Bug #82877 mysqlfailover daemon stops when unable to get health/gtid/uuid data
Submitted: 6 Sep 2016 21:32 Modified: 27 Dec 2016 17:35
Reporter: Owen Owen Email Updates:
Status: Verified Impact on me:
None 
Category:MySQL Utilities Severity:S3 (Non-critical)
Version:1.6.4 OS:CentOS
Assigned to: CPU Architecture:Any

[6 Sep 2016 21:32] Owen Owen
Description:
Lines 619-634 in failover_daemon.py in mysqlfailover (MySQL Utilities) 1.6.4 get the data that should be logged via the --report-values parameter.  By default it is the health status.
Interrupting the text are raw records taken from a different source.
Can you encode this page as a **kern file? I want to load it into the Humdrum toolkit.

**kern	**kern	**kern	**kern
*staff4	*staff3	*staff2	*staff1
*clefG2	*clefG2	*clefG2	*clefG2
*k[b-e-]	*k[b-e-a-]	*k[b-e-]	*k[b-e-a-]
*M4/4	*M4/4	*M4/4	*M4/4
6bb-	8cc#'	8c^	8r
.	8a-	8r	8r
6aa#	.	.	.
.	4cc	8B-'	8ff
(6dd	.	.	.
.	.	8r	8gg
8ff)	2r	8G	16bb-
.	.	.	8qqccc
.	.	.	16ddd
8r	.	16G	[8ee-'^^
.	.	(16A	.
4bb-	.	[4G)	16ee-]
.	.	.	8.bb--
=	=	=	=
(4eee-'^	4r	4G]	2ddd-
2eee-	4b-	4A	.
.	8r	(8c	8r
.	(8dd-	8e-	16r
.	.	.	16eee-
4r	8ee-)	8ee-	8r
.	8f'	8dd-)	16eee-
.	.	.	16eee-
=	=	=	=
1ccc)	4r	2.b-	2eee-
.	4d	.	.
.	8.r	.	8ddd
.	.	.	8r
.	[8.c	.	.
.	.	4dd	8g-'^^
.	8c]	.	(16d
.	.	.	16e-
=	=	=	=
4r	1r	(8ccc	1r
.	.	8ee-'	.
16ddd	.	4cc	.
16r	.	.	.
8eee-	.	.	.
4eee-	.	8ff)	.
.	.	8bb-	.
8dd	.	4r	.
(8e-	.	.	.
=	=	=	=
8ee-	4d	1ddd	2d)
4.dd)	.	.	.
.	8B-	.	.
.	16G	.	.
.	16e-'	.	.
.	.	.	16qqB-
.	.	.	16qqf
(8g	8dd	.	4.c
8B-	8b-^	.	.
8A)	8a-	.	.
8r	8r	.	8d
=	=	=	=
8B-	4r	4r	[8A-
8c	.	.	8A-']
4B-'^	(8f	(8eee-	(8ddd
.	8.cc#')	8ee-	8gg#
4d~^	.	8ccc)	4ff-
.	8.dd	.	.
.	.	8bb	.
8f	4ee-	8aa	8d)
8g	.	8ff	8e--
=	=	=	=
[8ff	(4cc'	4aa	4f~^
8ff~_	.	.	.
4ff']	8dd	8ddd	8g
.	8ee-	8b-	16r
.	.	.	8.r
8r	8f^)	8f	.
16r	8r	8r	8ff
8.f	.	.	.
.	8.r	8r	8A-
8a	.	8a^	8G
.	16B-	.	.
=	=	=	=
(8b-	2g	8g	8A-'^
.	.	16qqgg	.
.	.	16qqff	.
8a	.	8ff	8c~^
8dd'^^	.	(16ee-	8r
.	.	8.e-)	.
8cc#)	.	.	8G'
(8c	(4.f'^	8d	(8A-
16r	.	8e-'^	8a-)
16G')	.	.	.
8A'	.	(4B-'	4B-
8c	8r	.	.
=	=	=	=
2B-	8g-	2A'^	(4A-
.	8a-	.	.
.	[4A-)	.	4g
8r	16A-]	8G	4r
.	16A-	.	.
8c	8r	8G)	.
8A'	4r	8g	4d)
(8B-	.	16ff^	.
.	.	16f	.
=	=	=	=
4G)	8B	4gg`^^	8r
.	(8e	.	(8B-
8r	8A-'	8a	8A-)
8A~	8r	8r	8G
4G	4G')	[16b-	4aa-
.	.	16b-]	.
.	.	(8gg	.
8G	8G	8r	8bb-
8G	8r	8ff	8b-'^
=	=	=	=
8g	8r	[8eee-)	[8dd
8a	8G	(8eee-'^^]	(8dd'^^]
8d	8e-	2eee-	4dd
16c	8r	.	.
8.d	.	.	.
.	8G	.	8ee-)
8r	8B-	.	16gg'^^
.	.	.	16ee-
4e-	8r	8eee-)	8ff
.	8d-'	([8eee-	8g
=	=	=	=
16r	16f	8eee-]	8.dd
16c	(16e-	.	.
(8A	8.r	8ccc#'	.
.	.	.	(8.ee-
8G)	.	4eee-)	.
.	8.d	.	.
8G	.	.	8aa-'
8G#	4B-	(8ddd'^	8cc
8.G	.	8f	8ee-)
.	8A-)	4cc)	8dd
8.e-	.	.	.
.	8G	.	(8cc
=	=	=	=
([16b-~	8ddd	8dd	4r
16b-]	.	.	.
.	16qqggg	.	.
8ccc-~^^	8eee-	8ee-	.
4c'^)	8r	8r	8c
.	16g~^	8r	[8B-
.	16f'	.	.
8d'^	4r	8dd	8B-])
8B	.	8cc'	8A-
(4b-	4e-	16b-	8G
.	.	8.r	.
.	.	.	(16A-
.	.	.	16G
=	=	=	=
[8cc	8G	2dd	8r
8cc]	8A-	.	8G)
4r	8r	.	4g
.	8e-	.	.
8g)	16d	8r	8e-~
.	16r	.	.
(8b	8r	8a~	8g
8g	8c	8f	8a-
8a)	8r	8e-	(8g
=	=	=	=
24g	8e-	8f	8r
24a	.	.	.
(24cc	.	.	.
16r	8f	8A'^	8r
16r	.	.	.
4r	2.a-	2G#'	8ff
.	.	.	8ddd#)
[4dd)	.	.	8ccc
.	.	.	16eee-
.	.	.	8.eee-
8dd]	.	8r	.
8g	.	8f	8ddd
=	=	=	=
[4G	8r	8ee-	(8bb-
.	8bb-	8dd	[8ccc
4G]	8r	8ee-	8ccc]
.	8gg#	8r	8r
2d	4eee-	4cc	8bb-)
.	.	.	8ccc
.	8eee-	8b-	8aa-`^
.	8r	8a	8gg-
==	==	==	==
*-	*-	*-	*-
the _format_health_data, _format_uuid_data, and _format_gtid_data methods are called.  In all of these methods, if there is an error connecting to a master of slave, an exception is thrown which eventually bubbles all the way up to rpl_admin.py in the auto_failover_as_daemon method which then causes mysqlfailover to stop.

If you are relying on mysqlfailover to perform failover, it is not ideal for the process to exit when it cannot get a connection to a database.

How to repeat:
Use a firewall rule to block access to the master from the server running mysqlfailover.  However, the rule must be introduced after failover_daemon.py has done it's check of the master but before the next round begins.

Suggested fix:
A possible solution could be instead of throwing exceptions in _format_health_data, _format_uuid_data, and _format_gtid_data - simply log the error and allow the next found of checking to detect a master is down and initiate a failover even if necessary.
[7 Sep 2016 12:50] Owen Owen
The same issues exists with the _log_master_status() method in failover_daemon.py.  If it is unable to connect to the master, it raises an exception and mysqlfailover exits.

Not being able to connect to the master should at a minimum cause mysqlfailover to check the master again.  Or initiate a failover.